Should Check Point and CyberArk merge, such a deal would be larger than a tuck-in, Morgan says. Although Check Point is much larger — with a $13.5 billion market value to CyberArk’s $1.3 billion — both are credible performers, he said.

“I’m not sure we’d call that a merger or an acquisition,” he said. “CyberArk and Check Point, if that were to happen, I think you’re looking at two companies coming together and looking to move into a much larger position in the market.”

Cisco, Oracle (ORCL), IBM, Hewlett Packard Enterprise (HPE) and Symantec will stoke 2016 M&A, Ives says. He lists Qualys (QLYS), CyberArk, Fortinet, FireEye and Imperva on his takeover list. He says the timing is especially ripe for Symantec to make an acquisition.

Symantec completed its Veritas sale to the Carlyle Group on Jan. 29,  saying it received $5.3 billion in after-tax proceeds from the deal. Symantec acquired data storage firm Veritas for $13.5 billion in 2005, a deal that many analysts questioned.

Mountain View, Calif.-based Symantec struggled in 2015, when revenue fell 2.4% to $6.54 billion. Now, Symantec will apply the cash from the Veritas sale toward an acquisition that strengthens its position, Nowinski said.
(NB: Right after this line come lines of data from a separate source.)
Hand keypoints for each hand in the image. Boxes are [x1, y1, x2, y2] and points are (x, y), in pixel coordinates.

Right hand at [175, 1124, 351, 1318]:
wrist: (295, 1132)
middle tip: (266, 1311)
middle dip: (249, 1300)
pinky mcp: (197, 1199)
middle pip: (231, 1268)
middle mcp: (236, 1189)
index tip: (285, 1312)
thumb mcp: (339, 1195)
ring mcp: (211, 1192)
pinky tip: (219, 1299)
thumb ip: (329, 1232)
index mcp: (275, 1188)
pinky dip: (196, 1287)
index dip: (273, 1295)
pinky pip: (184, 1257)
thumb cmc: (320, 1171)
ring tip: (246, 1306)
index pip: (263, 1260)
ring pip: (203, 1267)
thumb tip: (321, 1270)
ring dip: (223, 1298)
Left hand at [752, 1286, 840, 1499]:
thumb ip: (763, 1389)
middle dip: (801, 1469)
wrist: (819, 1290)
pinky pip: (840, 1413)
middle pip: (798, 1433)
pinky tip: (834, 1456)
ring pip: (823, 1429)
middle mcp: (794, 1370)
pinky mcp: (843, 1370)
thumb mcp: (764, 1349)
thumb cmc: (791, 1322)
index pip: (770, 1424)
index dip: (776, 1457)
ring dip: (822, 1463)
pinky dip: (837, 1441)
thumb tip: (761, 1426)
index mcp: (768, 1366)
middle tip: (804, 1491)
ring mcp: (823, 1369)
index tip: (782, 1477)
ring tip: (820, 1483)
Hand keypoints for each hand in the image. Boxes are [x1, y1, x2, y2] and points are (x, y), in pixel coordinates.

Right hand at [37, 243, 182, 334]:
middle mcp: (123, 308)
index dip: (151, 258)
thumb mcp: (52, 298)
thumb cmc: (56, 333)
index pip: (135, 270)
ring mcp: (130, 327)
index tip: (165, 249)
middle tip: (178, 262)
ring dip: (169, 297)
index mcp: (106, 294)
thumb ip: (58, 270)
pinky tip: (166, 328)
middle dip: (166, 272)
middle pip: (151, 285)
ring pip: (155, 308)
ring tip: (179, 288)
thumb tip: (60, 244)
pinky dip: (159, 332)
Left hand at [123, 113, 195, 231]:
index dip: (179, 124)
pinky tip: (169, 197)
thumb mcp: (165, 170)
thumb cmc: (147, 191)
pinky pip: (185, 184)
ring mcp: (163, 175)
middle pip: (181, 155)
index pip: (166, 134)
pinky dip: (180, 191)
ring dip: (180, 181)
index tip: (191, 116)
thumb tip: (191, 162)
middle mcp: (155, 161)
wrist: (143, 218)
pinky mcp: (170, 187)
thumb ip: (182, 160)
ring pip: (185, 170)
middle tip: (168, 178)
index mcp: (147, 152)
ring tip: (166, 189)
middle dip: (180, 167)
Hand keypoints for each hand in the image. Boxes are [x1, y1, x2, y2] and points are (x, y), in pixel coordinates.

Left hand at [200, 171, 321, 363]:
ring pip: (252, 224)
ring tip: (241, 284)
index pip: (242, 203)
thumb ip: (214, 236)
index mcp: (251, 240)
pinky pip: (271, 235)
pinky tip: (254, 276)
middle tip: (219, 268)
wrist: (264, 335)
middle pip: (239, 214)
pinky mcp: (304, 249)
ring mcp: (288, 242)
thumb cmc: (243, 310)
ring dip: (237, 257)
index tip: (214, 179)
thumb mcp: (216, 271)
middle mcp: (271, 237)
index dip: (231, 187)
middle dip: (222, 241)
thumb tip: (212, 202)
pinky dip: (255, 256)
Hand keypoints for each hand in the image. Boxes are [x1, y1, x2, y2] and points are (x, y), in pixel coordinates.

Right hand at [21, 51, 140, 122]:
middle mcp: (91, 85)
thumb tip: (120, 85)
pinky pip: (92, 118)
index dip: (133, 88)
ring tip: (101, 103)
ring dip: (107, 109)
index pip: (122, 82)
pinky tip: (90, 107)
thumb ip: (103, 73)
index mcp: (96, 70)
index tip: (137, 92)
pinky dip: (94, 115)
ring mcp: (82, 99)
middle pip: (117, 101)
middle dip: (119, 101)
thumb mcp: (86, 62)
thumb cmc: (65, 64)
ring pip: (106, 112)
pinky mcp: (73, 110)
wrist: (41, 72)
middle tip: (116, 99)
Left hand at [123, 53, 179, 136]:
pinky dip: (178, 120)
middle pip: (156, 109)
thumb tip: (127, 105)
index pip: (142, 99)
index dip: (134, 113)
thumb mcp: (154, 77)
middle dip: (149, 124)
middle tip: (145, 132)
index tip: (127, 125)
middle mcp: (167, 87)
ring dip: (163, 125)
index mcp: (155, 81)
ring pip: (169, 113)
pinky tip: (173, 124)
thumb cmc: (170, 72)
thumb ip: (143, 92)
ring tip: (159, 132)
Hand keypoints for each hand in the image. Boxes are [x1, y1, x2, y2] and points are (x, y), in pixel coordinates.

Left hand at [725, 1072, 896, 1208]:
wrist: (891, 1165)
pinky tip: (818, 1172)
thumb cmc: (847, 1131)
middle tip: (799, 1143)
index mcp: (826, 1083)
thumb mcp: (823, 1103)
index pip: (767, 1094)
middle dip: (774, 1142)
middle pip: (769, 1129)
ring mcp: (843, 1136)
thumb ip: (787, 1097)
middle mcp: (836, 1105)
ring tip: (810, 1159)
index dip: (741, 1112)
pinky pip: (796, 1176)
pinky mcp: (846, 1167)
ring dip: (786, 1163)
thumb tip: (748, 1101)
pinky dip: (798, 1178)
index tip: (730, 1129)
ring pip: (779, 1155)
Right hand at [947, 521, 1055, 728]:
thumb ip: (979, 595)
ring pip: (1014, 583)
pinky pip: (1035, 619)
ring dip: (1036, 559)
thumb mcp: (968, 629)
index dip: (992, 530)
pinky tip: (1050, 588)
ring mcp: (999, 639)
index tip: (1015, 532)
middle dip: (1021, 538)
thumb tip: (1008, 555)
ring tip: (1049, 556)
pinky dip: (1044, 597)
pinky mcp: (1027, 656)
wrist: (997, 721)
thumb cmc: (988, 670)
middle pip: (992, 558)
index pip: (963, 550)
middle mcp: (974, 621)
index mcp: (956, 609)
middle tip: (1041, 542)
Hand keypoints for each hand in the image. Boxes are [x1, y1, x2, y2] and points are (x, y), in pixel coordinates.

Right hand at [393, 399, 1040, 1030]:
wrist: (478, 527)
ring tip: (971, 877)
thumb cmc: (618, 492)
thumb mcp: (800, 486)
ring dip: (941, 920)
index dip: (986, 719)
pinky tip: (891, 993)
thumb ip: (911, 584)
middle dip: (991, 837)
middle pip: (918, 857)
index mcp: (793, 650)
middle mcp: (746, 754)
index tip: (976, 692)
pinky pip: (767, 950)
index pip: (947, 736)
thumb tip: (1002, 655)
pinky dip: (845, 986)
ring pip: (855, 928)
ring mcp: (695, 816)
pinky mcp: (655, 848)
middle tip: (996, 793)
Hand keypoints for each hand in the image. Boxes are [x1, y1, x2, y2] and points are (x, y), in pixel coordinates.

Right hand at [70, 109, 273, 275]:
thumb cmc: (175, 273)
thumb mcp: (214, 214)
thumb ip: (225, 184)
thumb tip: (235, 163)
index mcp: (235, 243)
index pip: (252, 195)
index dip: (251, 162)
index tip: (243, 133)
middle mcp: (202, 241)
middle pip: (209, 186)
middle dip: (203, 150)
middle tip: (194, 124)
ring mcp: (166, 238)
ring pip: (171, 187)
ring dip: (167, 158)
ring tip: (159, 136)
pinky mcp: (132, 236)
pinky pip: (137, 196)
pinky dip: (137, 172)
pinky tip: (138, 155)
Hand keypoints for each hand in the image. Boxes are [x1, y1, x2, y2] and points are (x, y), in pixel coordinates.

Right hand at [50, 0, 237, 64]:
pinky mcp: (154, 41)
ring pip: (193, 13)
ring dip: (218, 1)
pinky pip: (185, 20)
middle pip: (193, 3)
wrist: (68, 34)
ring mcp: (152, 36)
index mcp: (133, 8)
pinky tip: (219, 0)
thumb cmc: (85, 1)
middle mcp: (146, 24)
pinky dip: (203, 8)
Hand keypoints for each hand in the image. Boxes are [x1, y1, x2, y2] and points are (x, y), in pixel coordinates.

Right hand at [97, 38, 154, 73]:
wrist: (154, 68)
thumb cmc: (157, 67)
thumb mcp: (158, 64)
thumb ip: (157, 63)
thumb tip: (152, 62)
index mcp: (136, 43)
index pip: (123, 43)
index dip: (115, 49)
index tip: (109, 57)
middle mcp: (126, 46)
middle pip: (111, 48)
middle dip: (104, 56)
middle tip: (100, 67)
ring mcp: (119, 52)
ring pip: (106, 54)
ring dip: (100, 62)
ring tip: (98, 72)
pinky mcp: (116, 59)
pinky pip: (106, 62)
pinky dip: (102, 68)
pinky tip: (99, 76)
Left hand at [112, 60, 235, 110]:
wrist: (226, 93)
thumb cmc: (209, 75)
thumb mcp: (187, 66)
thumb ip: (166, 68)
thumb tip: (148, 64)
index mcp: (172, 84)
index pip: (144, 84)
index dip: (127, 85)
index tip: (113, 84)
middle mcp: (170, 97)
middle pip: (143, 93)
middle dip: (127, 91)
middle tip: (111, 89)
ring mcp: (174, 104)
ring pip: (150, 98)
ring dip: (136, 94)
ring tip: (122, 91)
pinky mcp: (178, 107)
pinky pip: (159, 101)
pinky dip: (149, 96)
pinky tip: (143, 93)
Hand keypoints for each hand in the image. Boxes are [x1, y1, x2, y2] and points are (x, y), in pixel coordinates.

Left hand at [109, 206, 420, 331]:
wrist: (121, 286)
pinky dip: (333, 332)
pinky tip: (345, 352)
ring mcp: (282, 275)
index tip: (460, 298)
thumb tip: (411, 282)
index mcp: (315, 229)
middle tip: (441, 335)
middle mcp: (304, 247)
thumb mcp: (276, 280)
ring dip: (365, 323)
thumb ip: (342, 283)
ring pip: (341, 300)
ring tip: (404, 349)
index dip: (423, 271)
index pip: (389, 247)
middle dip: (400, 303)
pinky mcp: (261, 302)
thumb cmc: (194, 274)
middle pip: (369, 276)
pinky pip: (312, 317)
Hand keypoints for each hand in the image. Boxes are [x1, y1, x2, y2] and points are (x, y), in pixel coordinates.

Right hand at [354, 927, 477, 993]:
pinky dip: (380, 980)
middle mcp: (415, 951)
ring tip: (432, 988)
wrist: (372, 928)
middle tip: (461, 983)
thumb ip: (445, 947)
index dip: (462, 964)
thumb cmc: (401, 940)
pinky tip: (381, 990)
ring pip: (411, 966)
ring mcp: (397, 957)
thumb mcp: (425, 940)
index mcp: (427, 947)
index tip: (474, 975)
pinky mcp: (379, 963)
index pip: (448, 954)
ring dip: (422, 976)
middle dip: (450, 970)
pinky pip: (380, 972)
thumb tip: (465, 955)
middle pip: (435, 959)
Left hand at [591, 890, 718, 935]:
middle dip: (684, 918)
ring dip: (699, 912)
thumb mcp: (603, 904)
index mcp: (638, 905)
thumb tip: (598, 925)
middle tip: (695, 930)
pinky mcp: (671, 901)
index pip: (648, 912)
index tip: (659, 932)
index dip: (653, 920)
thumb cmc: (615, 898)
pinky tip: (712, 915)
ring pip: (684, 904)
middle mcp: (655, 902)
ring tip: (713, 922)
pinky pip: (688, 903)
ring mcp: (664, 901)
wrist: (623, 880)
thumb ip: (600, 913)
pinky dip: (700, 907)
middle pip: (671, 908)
Oltsik sees platform plays taking out Resilient Systems, Phantom Cyber, Invotas or ServiceNow (NOW) as automation becomes an increasingly important piece of cybersecurity. Smaller firms like Malwarebytes and Code DX also could be swept into the M&A frenzy, Morgan says.

“In a different tech sector, where there’s not as much M&A activity, you have to be doing some very cutting-edge things to be an acquisition target,” he said. “Here, if you walk and talk and raise money in the cybersecurity space, you’re a target.”